**What is required**
Output only the lines from the one holding "thumb mcp: (296, 245)" to the end of the data below, please, copied exactly.

==== Records supplied ====

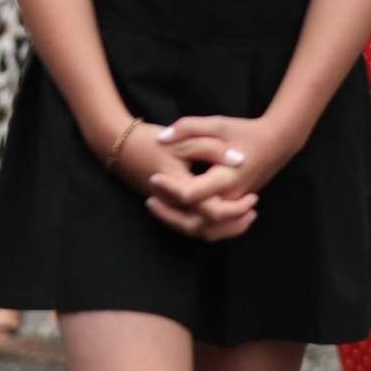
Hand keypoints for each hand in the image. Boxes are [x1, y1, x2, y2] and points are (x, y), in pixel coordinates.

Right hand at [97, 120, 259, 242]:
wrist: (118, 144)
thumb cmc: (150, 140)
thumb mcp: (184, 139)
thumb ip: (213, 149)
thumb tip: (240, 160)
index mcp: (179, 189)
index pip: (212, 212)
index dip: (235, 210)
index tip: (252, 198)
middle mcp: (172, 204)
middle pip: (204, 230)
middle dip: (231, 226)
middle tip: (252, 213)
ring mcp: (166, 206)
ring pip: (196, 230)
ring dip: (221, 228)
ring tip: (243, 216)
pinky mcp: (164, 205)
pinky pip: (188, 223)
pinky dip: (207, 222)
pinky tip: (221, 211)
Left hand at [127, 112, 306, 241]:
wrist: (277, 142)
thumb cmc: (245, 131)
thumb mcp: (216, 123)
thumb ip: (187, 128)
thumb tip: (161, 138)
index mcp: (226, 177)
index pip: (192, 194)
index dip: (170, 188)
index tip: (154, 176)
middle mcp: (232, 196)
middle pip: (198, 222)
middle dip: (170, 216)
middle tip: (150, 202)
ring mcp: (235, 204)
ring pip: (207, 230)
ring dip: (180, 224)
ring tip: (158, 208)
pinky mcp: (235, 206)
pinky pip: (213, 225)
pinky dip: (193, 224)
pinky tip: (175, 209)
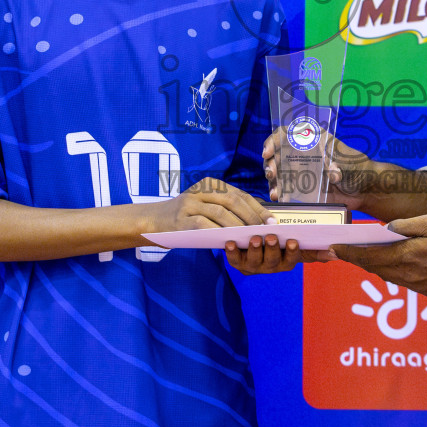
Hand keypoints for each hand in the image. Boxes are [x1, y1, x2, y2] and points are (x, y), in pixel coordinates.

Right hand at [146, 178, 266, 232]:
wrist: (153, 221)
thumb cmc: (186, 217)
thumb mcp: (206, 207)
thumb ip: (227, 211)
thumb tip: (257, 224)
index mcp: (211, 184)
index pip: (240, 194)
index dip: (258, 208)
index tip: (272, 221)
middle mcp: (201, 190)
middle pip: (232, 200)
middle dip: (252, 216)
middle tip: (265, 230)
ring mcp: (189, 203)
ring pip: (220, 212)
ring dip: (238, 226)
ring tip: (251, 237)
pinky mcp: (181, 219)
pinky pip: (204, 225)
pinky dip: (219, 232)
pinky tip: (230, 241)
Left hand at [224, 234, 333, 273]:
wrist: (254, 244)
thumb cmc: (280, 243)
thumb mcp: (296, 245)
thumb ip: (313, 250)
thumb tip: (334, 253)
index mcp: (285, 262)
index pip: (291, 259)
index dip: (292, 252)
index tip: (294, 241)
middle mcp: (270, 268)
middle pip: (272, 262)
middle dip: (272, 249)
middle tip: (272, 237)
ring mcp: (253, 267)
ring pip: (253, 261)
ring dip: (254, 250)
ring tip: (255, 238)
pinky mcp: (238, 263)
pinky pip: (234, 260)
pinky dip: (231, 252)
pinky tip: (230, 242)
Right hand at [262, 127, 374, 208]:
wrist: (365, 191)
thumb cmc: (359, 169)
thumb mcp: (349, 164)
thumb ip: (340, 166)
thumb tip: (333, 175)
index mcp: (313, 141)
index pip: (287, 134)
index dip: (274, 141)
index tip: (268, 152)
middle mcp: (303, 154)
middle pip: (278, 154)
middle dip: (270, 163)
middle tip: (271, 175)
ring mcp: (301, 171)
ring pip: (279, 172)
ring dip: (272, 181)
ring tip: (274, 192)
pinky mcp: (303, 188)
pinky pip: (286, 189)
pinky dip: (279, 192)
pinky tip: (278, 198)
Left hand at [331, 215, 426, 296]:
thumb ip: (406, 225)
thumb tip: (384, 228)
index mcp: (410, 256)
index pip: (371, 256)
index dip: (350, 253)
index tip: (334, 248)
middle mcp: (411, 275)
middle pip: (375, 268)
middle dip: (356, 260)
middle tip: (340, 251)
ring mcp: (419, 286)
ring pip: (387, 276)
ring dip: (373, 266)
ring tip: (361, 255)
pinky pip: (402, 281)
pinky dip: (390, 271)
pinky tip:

====

**Written answer**
thumb mcp: (296, 245)
thumb ip: (313, 250)
thumb tip: (334, 253)
index mcp: (285, 262)
index pip: (291, 259)
index dip: (292, 252)
index tip: (294, 241)
middle mcp: (270, 268)
middle pip: (272, 262)
middle dip: (272, 249)
middle tip: (272, 237)
ring mcp: (253, 267)
ring pip: (253, 261)
ring dip: (254, 250)
ring tip: (255, 238)
pinky mcp: (238, 263)
pinky pip: (234, 260)
pinky dip: (231, 252)
pinky tip: (230, 242)
Right hand at [262, 127, 374, 208]:
wrist: (365, 191)
thumb cmc: (359, 169)
thumb mcp: (349, 164)
thumb ip: (340, 166)
thumb tip: (333, 175)
index mcp: (313, 141)
index pip: (287, 134)
index dip: (274, 141)
index tip: (268, 152)
middle mcp: (303, 154)
middle pip: (278, 154)
middle dip: (270, 163)
middle tip: (271, 175)
ring mcp: (301, 171)
ring pip: (279, 172)
ring dip: (272, 181)
ring tip: (274, 192)
pinky mcp: (303, 188)
pinky pip: (286, 189)
pinky dip: (279, 192)
pinky tip: (278, 198)
Left hand at [331, 215, 426, 296]:
thumb ip: (406, 225)
thumb tip: (384, 228)
index mcp: (410, 256)
index pip: (371, 256)
index dip: (350, 253)
index tip: (334, 248)
middle mcp: (411, 275)
middle pip: (375, 268)
middle dip: (356, 260)
middle tip: (340, 251)
ring mcp: (419, 286)
ring pip: (387, 276)
ring dip: (373, 266)
ring tip: (361, 255)
pinky pip: (402, 281)
pinky dip: (390, 271)
pinky tip:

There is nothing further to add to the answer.